Mediratta: Metro Cash & Carry is the country’s first HACCP-certified wholesale retailer. We ensure that all our 23 stores’ in-store activities, as also procedures involving sourcing, supply chain, stocking, and point of sale comply with the highest standards of cleanliness and hygiene. All our suppliers are given systematic training on meeting customer requirements in terms of food quality, safety and traceability.

Fair prices and guaranteed and transparent payments are credited directly into a farmer’s account in less than a day. Metro regularly conducts Trader Support and Partnership programs. We share best practices with small grocers in planogramming, assortment planning, store layout and inventory planning to improve their profitability.

On the next big change that is coming in retail

Mediratta: Whether online or offline, buying and selling cannot afford to remain mono-channel any longer.

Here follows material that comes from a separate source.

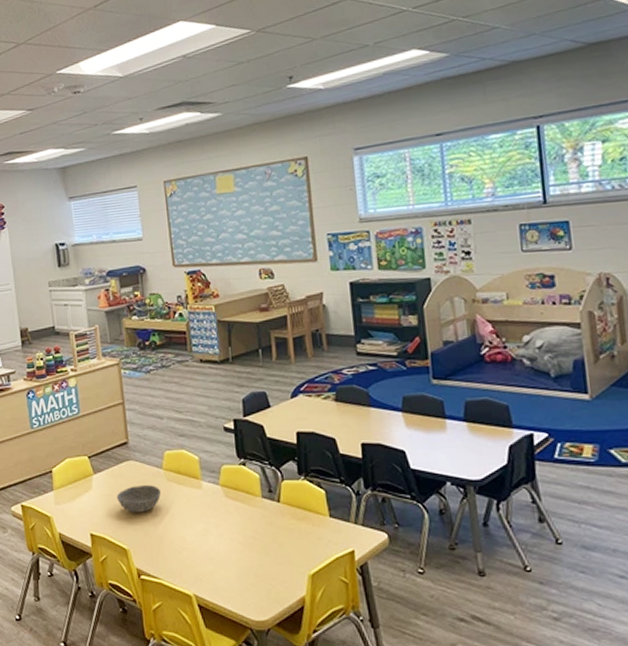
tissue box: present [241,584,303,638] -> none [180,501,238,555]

Only those players can envision a long and rewarding future who are able to fold into the Omnichannel approach.

I foresee a huge proliferation in the number of categories and sub-categories with customers becoming more and more experimental.
a) Health & Wellness: Organic food, health supplements, fitness equipment, apparel and personal care products
b) Experience: Media, travel, entertainment, home, gaming, sports and luxury categories
c) Staying Connected: Highly integrated smart homes, smart kitchens, telecom, transportation and IT products
d) A Fair World: Socially, environmentally, and ethically fair products such as cage-free eggs and vegan products

On the difference between 0perations in India vis-a-vis the rest of the world

Mediratta: The Indian market is very different from the other countries where Metro operates in. To compete in a fiercely competitive market with a high real estate cost and a Maximum Retail Price regime requires one to be very nimble and cost efficient. We learned our lessons in the Indian market very early and started adapting ourselves to suit the customer needs.